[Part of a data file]
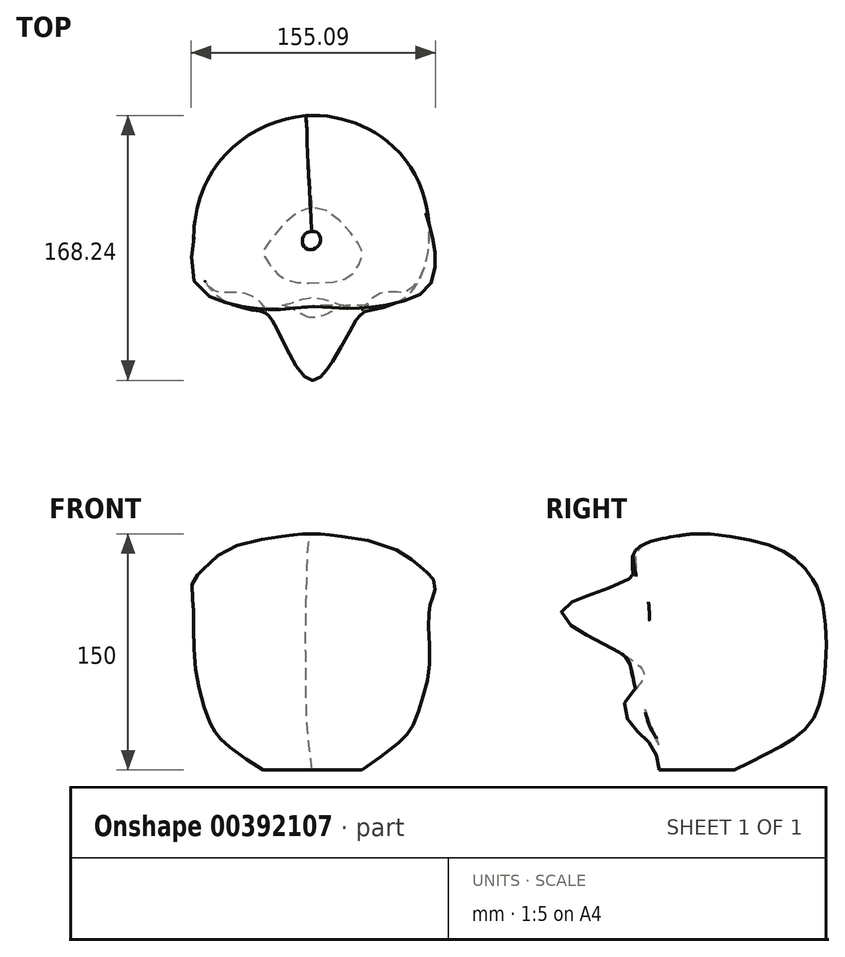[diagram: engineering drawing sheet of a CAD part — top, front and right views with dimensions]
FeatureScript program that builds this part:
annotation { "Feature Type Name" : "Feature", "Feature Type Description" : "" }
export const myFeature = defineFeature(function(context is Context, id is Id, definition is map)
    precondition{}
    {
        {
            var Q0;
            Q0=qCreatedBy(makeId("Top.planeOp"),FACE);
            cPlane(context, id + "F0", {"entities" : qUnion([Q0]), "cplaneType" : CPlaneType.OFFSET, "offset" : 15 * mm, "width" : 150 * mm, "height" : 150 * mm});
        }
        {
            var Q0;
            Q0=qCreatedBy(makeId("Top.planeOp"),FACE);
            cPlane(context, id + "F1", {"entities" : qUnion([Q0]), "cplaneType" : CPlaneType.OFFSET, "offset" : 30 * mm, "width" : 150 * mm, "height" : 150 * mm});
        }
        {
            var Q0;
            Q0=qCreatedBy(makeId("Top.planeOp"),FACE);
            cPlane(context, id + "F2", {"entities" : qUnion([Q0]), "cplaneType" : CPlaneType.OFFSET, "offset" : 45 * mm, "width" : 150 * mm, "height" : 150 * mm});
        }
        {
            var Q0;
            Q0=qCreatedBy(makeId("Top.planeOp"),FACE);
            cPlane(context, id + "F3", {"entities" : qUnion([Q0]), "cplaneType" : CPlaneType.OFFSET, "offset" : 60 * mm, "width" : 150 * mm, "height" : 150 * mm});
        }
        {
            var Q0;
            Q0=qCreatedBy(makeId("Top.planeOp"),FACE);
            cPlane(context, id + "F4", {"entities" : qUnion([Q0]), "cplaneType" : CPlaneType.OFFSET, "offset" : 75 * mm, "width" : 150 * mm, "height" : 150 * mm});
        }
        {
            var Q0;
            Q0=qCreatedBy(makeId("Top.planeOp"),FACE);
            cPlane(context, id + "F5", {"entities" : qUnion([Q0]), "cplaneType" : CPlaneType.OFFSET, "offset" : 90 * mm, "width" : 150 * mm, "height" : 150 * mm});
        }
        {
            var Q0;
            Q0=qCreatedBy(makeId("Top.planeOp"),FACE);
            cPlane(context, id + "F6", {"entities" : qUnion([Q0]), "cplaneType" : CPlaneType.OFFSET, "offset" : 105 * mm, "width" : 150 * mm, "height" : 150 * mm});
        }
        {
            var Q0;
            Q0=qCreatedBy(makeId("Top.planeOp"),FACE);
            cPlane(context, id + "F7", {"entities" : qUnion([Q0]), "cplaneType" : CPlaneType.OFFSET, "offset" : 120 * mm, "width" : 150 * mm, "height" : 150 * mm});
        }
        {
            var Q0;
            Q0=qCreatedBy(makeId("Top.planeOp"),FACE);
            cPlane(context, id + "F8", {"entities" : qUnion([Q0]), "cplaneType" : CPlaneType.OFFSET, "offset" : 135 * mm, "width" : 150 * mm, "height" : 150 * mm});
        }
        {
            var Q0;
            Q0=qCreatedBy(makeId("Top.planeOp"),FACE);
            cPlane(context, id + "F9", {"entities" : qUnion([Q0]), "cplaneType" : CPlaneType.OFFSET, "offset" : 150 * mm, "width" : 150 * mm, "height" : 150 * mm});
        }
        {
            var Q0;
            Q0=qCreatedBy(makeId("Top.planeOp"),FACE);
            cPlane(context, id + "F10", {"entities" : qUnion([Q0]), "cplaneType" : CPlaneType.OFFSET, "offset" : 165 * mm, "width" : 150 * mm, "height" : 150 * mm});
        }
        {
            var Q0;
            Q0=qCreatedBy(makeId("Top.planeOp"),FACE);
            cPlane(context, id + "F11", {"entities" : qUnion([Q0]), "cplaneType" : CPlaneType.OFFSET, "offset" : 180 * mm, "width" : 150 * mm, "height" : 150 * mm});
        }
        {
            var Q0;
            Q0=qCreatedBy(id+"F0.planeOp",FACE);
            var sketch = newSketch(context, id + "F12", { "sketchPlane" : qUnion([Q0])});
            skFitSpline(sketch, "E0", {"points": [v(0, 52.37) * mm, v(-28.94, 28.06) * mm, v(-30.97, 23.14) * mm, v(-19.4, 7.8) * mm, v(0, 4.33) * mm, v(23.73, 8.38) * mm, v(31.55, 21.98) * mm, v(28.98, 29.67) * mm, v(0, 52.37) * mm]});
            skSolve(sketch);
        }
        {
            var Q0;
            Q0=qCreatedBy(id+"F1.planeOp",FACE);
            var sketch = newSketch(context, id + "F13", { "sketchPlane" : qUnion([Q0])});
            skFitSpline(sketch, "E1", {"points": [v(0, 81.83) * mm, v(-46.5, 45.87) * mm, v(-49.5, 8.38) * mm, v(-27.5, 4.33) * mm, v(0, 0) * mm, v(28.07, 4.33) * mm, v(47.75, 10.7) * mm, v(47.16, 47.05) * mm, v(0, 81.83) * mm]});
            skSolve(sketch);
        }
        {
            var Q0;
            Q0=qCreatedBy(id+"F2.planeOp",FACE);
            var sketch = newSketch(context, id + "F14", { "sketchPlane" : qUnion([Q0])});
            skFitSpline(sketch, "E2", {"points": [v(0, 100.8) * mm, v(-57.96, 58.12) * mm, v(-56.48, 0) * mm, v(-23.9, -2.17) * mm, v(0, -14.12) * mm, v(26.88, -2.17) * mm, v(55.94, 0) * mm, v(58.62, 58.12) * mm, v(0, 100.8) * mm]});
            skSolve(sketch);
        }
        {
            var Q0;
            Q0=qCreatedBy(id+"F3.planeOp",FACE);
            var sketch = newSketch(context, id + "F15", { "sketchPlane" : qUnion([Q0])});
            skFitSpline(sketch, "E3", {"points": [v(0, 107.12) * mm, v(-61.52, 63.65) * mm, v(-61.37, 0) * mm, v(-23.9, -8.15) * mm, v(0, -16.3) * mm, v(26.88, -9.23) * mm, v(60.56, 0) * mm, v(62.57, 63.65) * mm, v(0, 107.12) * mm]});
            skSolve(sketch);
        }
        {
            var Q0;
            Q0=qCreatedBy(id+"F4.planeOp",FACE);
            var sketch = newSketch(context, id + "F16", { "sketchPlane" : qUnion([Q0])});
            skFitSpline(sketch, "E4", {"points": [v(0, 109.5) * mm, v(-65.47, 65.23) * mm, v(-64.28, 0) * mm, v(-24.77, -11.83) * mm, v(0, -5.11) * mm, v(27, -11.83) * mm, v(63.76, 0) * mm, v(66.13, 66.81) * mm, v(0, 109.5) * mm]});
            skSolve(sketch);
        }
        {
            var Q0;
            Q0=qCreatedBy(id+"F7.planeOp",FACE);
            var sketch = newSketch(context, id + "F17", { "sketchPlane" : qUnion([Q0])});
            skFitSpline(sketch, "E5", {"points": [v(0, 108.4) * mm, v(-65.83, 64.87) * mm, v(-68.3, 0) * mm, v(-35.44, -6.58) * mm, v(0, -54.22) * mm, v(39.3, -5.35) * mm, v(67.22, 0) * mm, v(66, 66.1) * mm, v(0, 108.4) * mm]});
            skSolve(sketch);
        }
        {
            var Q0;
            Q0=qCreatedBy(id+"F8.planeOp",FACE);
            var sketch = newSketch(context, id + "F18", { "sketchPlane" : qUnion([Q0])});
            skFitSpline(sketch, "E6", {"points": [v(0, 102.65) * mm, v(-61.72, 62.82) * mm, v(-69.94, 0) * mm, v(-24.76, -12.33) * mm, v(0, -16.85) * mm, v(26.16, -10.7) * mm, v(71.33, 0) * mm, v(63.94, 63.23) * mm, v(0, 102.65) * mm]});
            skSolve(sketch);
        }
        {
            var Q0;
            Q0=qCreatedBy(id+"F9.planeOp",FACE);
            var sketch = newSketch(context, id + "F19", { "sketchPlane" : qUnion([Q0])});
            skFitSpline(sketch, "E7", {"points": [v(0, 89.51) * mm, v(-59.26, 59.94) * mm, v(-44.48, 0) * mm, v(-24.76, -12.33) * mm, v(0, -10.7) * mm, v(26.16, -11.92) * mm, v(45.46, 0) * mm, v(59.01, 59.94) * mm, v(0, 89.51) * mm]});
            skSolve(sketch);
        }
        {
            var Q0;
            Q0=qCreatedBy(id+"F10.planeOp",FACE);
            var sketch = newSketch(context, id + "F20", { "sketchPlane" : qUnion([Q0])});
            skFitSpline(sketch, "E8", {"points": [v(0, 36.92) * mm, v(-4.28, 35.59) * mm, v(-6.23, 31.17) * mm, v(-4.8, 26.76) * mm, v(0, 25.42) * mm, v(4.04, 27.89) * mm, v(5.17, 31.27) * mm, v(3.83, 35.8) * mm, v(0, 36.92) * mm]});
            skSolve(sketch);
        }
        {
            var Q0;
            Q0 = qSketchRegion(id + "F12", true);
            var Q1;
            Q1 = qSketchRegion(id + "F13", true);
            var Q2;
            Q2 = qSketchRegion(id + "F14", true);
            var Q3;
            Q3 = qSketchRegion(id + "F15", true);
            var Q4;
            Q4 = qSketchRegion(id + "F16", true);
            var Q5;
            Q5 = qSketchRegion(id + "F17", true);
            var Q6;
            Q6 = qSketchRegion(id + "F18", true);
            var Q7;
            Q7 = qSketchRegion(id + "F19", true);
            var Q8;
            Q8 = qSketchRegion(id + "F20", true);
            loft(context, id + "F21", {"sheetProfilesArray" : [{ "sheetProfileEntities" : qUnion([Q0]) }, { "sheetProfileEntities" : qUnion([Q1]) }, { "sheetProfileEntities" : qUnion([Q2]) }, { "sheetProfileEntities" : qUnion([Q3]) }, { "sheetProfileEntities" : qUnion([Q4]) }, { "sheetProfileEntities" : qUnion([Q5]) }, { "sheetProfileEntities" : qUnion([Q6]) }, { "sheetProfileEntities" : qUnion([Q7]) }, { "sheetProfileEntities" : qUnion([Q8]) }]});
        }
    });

- REQUIREMENT -
Please show every line of the material above that contains the string "newSketch".

- RESULT OF THE TASK -
            var sketch = newSketch(context, id + "F12", { "sketchPlane" : qUnion([Q0])});
            var sketch = newSketch(context, id + "F13", { "sketchPlane" : qUnion([Q0])});
            var sketch = newSketch(context, id + "F14", { "sketchPlane" : qUnion([Q0])});
            var sketch = newSketch(context, id + "F15", { "sketchPlane" : qUnion([Q0])});
            var sketch = newSketch(context, id + "F16", { "sketchPlane" : qUnion([Q0])});
            var sketch = newSketch(context, id + "F17", { "sketchPlane" : qUnion([Q0])});
            var sketch = newSketch(context, id + "F18", { "sketchPlane" : qUnion([Q0])});
            var sketch = newSketch(context, id + "F19", { "sketchPlane" : qUnion([Q0])});
            var sketch = newSketch(context, id + "F20", { "sketchPlane" : qUnion([Q0])});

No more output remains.